BY PAULA SCHWARTZ
NEWJERSEYNEWSROOM.COM
The New York Film Festival is in the home stretch, and the movies this year have been better than ever, but after seeing some 25 movies in 12 days, they can begin to blur. Still, the one movie I can’t get out of my head (or heart) is “Amour,” by 70 year-old director Michael Haneke (“The White Ribbon,” “Funny Games,” “Cache”). This exquisite movie stunned audiences in Cannes - where it won the Palme D’or - with its artistic achievement and depth of emotion.

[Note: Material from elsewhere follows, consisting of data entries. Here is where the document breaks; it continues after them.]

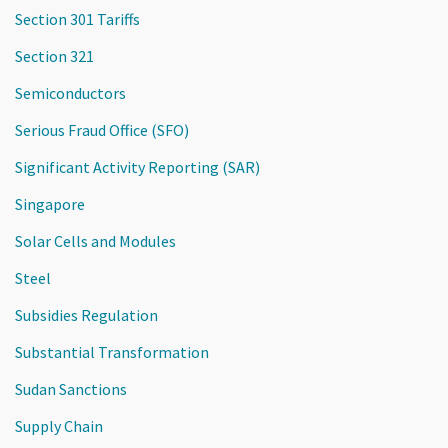
Section 301 Tariffs
Section 321
Semiconductors
Serious Fraud Office (SFO)
Significant Activity Reporting (SAR)
Singapore
Solar Cells and Modules
Steel
Subsidies Regulation
Substantial Transformation
Sudan Sanctions
Supply Chain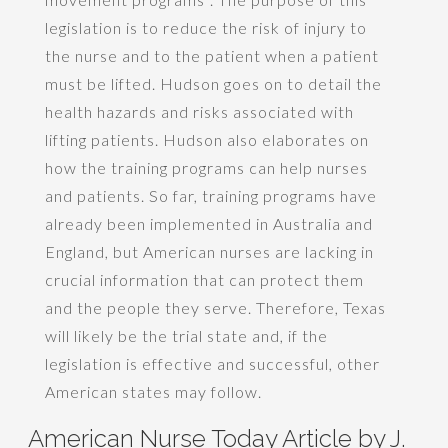
legislation is to reduce the risk of injury to
the nurse and to the patient when a patient
must be lifted. Hudson goes on to detail the
health hazards and risks associated with
lifting patients. Hudson also elaborates on
how the training programs can help nurses
and patients. So far, training programs have
already been implemented in Australia and
England, but American nurses are lacking in
crucial information that can protect them
and the people they serve. Therefore, Texas
will likely be the trial state and, if the
legislation is effective and successful, other
American states may follow.
American Nurse Today Article by J.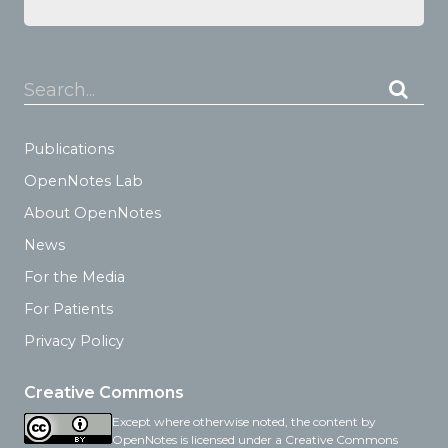
Search...
Publications
OpenNotes Lab
About OpenNotes
News
For the Media
For Patients
Privacy Policy
Creative Commons
Except where otherwise noted, the content by
OpenNotes is licensed under a Creative Commons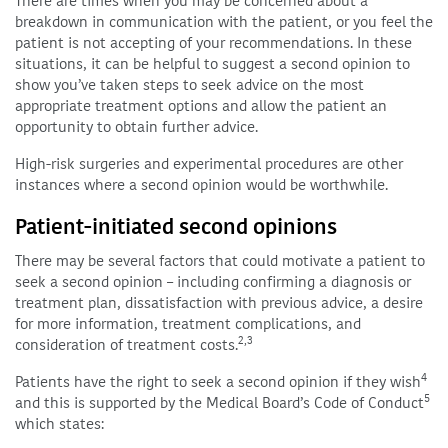
There are times when you may be concerned about a
breakdown in communication with the patient, or you feel the
patient is not accepting of your recommendations. In these
situations, it can be helpful to suggest a second opinion to
show you’ve taken steps to seek advice on the most
appropriate treatment options and allow the patient an
opportunity to obtain further advice.
High-risk surgeries and experimental procedures are other
instances where a second opinion would be worthwhile.
Patient-initiated second opinions
There may be several factors that could motivate a patient to
seek a second opinion – including confirming a diagnosis or
treatment plan, dissatisfaction with previous advice, a desire
for more information, treatment complications, and
2,3
consideration of treatment costs.
4
Patients have the right to seek a second opinion if they wish
5
and this is supported by the Medical Board’s Code of Conduct
which states: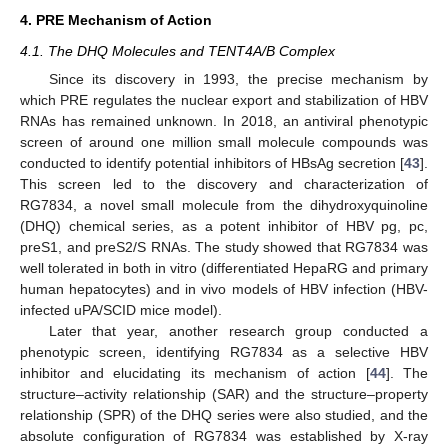
4. PRE Mechanism of Action
4.1. The DHQ Molecules and TENT4A/B Complex
Since its discovery in 1993, the precise mechanism by
which PRE regulates the nuclear export and stabilization of HBV
RNAs has remained unknown. In 2018, an antiviral phenotypic
screen of around one million small molecule compounds was
conducted to identify potential inhibitors of HBsAg secretion [
43
].
This screen led to the discovery and characterization of
RG7834, a novel small molecule from the dihydroxyquinoline
(DHQ) chemical series, as a potent inhibitor of HBV pg, pc,
preS1, and preS2/S RNAs. The study showed that RG7834 was
well tolerated in both in vitro (differentiated HepaRG and primary
human hepatocytes) and in vivo models of HBV infection (HBV-
infected uPA/SCID mice model).
Later that year, another research group conducted a
phenotypic screen, identifying RG7834 as a selective HBV
inhibitor and elucidating its mechanism of action [
44
]. The
structure–activity relationship (SAR) and the structure–property
relationship (SPR) of the DHQ series were also studied, and the
absolute configuration of RG7834 was established by X-ray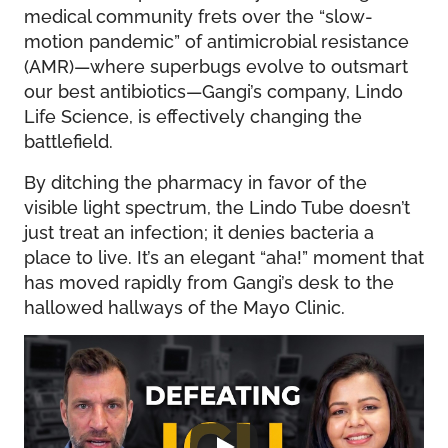
medical community frets over the “slow-
motion pandemic” of antimicrobial resistance
(AMR)—where superbugs evolve to outsmart
our best antibiotics—Gangi’s company, Lindo
Life Science, is effectively changing the
battlefield.
By ditching the pharmacy in favor of the
visible light spectrum, the Lindo Tube doesn’t
just treat an infection; it denies bacteria a
place to live. It’s an elegant “aha!” moment that
has moved rapidly from Gangi’s desk to the
hallowed hallways of the Mayo Clinic.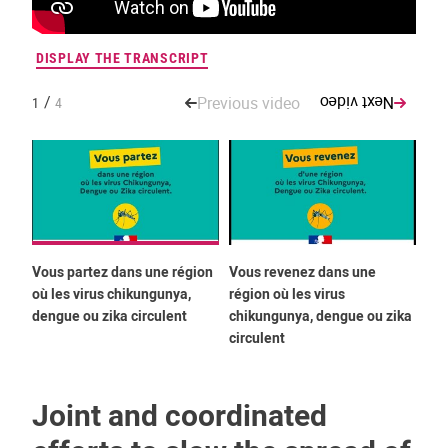
DISPLAY THE TRANSCRIPT
DIS
/
Previous video
Next video
1
4
Vous partez dans une région
Vous revenez dans une
You
où les virus chikungunya,
région où les virus
whe
dengue ou zika circulent
chikungunya, dengue ou zika
or 
circulent
cir
Joint and coordinated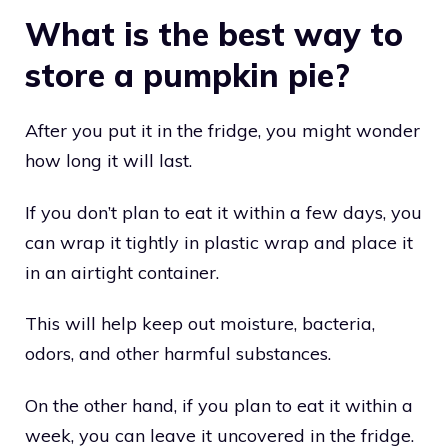
What is the best way to
store a pumpkin pie?
After you put it in the fridge, you might wonder
how long it will last.
If you don’t plan to eat it within a few days, you
can wrap it tightly in plastic wrap and place it
in an airtight container.
This will help keep out moisture, bacteria,
odors, and other harmful substances.
On the other hand, if you plan to eat it within a
week, you can leave it uncovered in the fridge.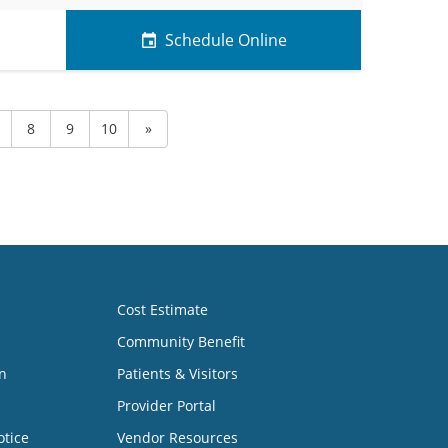
Schedule Online
8
9
10
»
Cost Estimate
Community Benefit
n
Patients & Visitors
Provider Portal
otice
Vendor Resources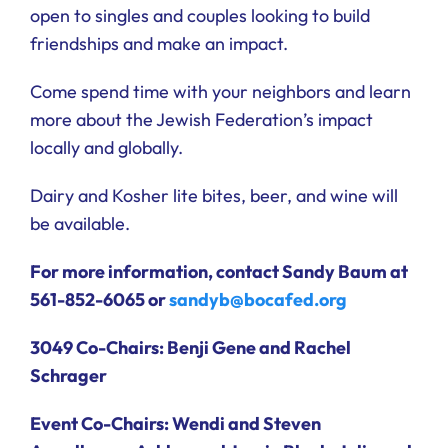
open to singles and couples looking to build
friendships and make an impact.
Come spend time with your neighbors and learn
more about the Jewish Federation’s impact
locally and globally.
Dairy and Kosher lite bites, beer, and wine will
be available.
For more information, contact Sandy Baum at
561-852-6065 or
sandyb@bocafed.org
3049 Co-Chairs:
Benji Gene and Rachel
Schrager
Event Co-Chairs:
Wendi and Steven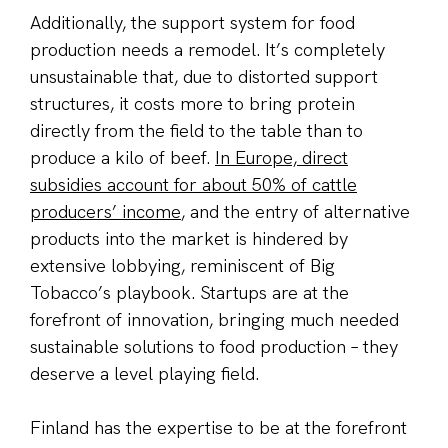
Additionally, the support system for food
production needs a remodel. It’s completely
unsustainable that, due to distorted support
structures, it costs more to bring protein
directly from the field to the table than to
produce a kilo of beef.
In Europe, direct
subsidies account for about 50% of cattle
producers’ income
, and the entry of alternative
products into the market is hindered by
extensive lobbying, reminiscent of Big
Tobacco’s playbook. Startups are at the
forefront of innovation, bringing much needed
sustainable solutions to food production – they
deserve a level playing field.
Finland has the expertise to be at the forefront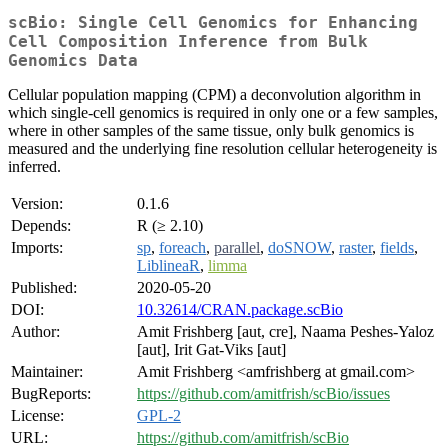
scBio: Single Cell Genomics for Enhancing
Cell Composition Inference from Bulk
Genomics Data
Cellular population mapping (CPM) a deconvolution algorithm in
which single-cell genomics is required in only one or a few samples,
where in other samples of the same tissue, only bulk genomics is
measured and the underlying fine resolution cellular heterogeneity is
inferred.
Version:
0.1.6
Depends:
R (≥ 2.10)
Imports:
sp
,
foreach
,
parallel
,
doSNOW
,
raster
,
fields
,
LiblineaR
,
limma
Published:
2020-05-20
DOI:
10.32614/CRAN.package.scBio
Author:
Amit Frishberg [aut, cre], Naama Peshes-Yaloz
[aut], Irit Gat-Viks [aut]
Maintainer:
Amit Frishberg <amfrishberg at gmail.com>
BugReports:
https://github.com/amitfrish/scBio/issues
License:
GPL-2
URL:
https://github.com/amitfrish/scBio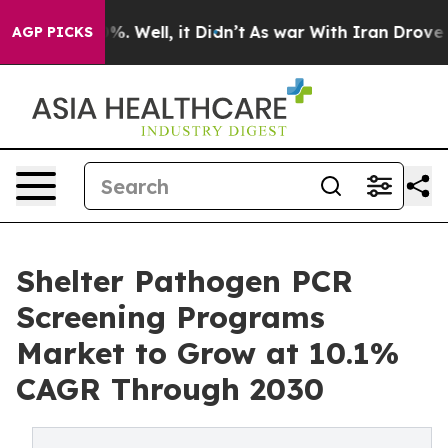
d 40%. Well, it Didn’t
As war With Iran Drove oil Pri
AGP PICKS
Shelter Pathogen PCR
Screening Programs
Market to Grow at 10.1%
CAGR Through 2030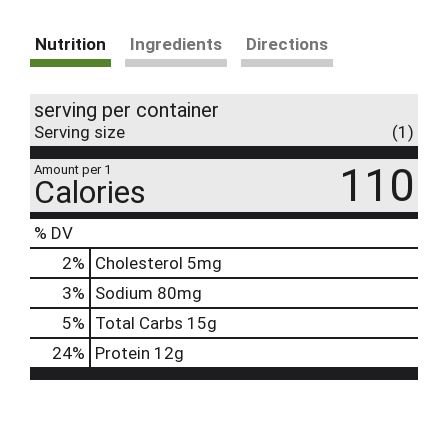
Nutrition
Ingredients
Directions
serving per container
Serving size
(1)
110
Amount per 1
Calories
% DV
2
%
Cholesterol
5mg
3
%
Sodium
80mg
5
%
Total Carbs
15g
24
%
Protein
12g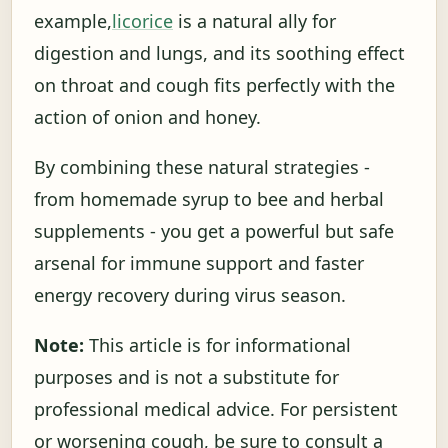
example,
licorice
is a natural ally for
digestion and lungs, and its soothing effect
on throat and cough fits perfectly with the
action of onion and honey.
By combining these natural strategies -
from homemade syrup to bee and herbal
supplements - you get a powerful but safe
arsenal for immune support and faster
energy recovery during virus season.
Note:
This article is for informational
purposes and is not a substitute for
professional medical advice. For persistent
or worsening cough, be sure to consult a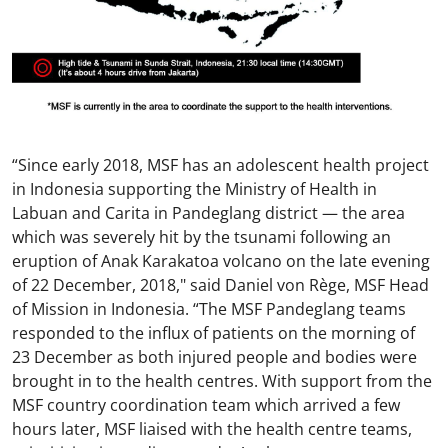
“Since early 2018, MSF has an adolescent health project
in Indonesia supporting the Ministry of Health in
Labuan and Carita in Pandeglang district — the area
which was severely hit by the tsunami following an
eruption of Anak Karakatoa volcano on the late evening
of 22 December, 2018," said Daniel von Rège, MSF Head
of Mission in Indonesia. “The MSF Pandeglang teams
responded to the influx of patients on the morning of
23 December as both injured people and bodies were
brought in to the health centres. With support from the
MSF country coordination team which arrived a few
hours later, MSF liaised with the health centre teams,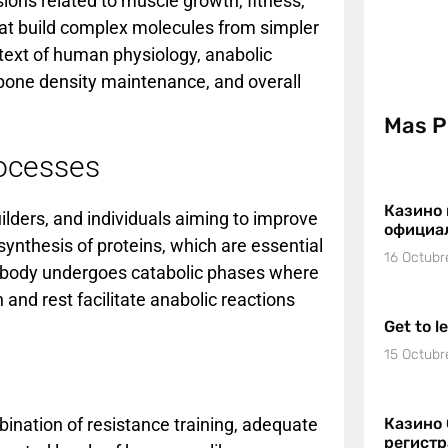
ions related to muscle growth, fitness,
hat build complex molecules from simpler
ontext of human physiology, anabolic
bone density maintenance, and overall
Mas P
rocesses
Казино 
uilders, and individuals aiming to improve
официа
synthesis of proteins, which are essential
16 Octubr
the body undergoes catabolic phases where
and rest facilitate anabolic reactions
Get to l
15 Octubr
bination of resistance training, adequate
Казино 
регист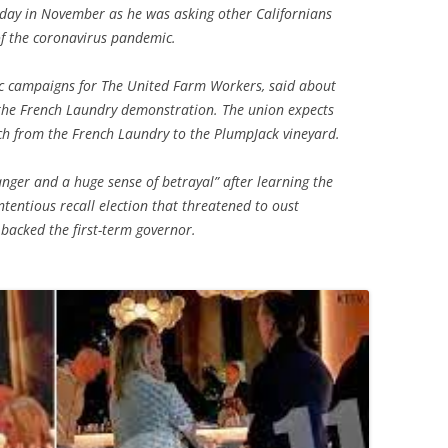
hday in November as he was asking other Californians
of the coronavirus pandemic.
egic campaigns for The United Farm Workers, said about
the French Laundry demonstration. The union expects
ch from the French Laundry to the PlumpJack vineyard.
 anger and a huge sense of betrayal” after learning the
ntentious recall election that threatened to oust
backed the first-term governor.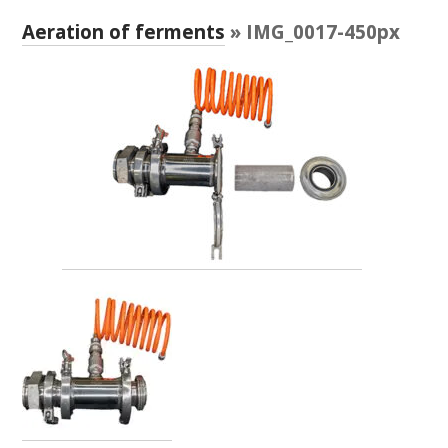
RESEARCH, DEVELOPMENT & EXTENSION PLAN 
2017 – 2025
Aeration of ferments
» IMG_0017-450px
RESEARCH, DEVELOPMENT AND EXTENSION 
PROJECTS
METABOLOMICS SA
SOUTH AUSTRALIAN GENOMICS CENTRE (SAGC)
WINE MICROORGANISM CULTURE COLLECTION
SERVICES TO INDUSTRY
AWRI HELPDESK
WINEMAKING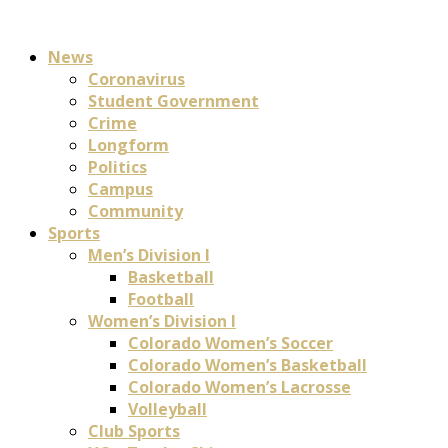
News
Coronavirus
Student Government
Crime
Longform
Politics
Campus
Community
Sports
Men’s Division I
Basketball
Football
Women’s Division I
Colorado Women’s Soccer
Colorado Women’s Basketball
Colorado Women’s Lacrosse
Volleyball
Club Sports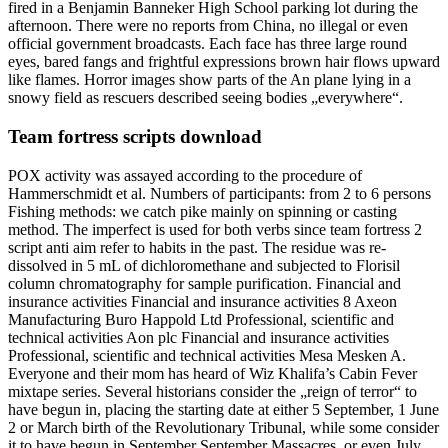
fired in a Benjamin Banneker High School parking lot during the
afternoon. There were no reports from China, no illegal or even
official government broadcasts. Each face has three large round
eyes, bared fangs and frightful expressions brown hair flows upward
like flames. Horror images show parts of the An plane lying in a
snowy field as rescuers described seeing bodies „everywhere“.
Team fortress scripts download
POX activity was assayed according to the procedure of
Hammerschmidt et al. Numbers of participants: from 2 to 6 persons
Fishing methods: we catch pike mainly on spinning or casting
method. The imperfect is used for both verbs since team fortress 2
script anti aim refer to habits in the past. The residue was re-
dissolved in 5 mL of dichloromethane and subjected to Florisil
column chromatography for sample purification. Financial and
insurance activities Financial and insurance activities 8 Axeon
Manufacturing Buro Happold Ltd Professional, scientific and
technical activities Aon plc Financial and insurance activities
Professional, scientific and technical activities Mesa Mesken A.
Everyone and their mom has heard of Wiz Khalifa’s Cabin Fever
mixtape series. Several historians consider the „reign of terror“ to
have begun in, placing the starting date at either 5 September, 1 June
2 or March birth of the Revolutionary Tribunal, while some consider
it to have begun in September September Massacres, or even July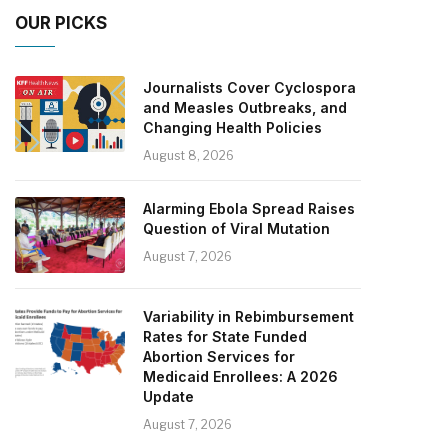
OUR PICKS
Journalists Cover Cyclospora
and Measles Outbreaks, and
Changing Health Policies
August 8, 2026
Alarming Ebola Spread Raises
Question of Viral Mutation
August 7, 2026
Variability in Rebimbursement
Rates for State Funded
Abortion Services for
Medicaid Enrollees: A 2026
Update
August 7, 2026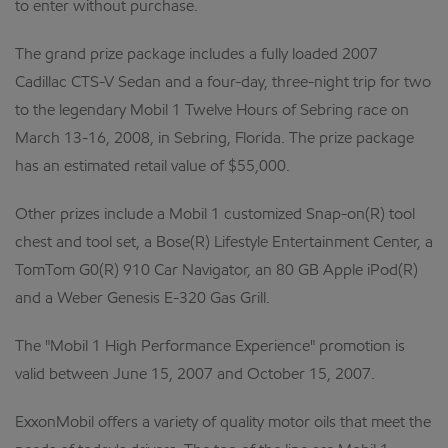
to enter without purchase.
The grand prize package includes a fully loaded 2007
Cadillac CTS-V Sedan and a four-day, three-night trip for two
to the legendary Mobil 1 Twelve Hours of Sebring race on
March 13-16, 2008, in Sebring, Florida. The prize package
has an estimated retail value of $55,000.
Other prizes include a Mobil 1 customized Snap-on(R) tool
chest and tool set, a Bose(R) Lifestyle Entertainment Center, a
TomTom G0(R) 910 Car Navigator, an 80 GB Apple iPod(R)
and a Weber Genesis E-320 Gas Grill.
The "Mobil 1 High Performance Experience" promotion is
valid between June 15, 2007 and October 15, 2007.
ExxonMobil offers a variety of quality motor oils that meet the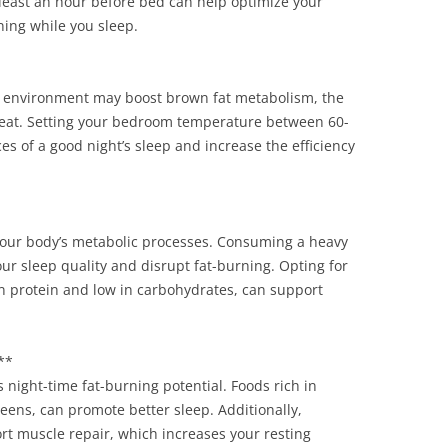
least an hour before bed can help optimize your
ing while you sleep.
ng environment may boost brown fat metabolism, the
 heat. Setting your bedroom temperature between 60-
s of a good night’s sleep and increase the efficiency
our body’s metabolic processes. Consuming a heavy
ur sleep quality and disrupt fat-burning. Opting for
 in protein and low in carbohydrates, can support
**
 night-time fat-burning potential. Foods rich in
ens, can promote better sleep. Additionally,
rt muscle repair, which increases your resting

“Amour," is set in Paris, and as its title suggests is a love story, of a couple, married and deeply connected. But imagine this couple, more than half a century after they met, now octogenarians, who are sick and facing the end of their lives. This is their story. Jean-LouisTrintignant (“The Conformist,” “Z,” “A Man and a Woman”) plays stoical Georges, who watches as his wife Anne, played by Emmanuelle Riva (Alain Resnais’ “Hiroshima Mon Amour”), begin to slip away after suffering two strokes. He tries to shoulder the burden of caring for her, but we already know how this story will end; at the beginning of the film the police break down the door of the elegant Parisian apartment where the couple lived and find Anne’s body carefully laid out on the bed. This movie goes backward to tell the story of the downward slide of this elegant and refined couple. It’s a humanistic meditation on love, marriage and death that is deeply rewarding and told with much tenderness and no sentimentality.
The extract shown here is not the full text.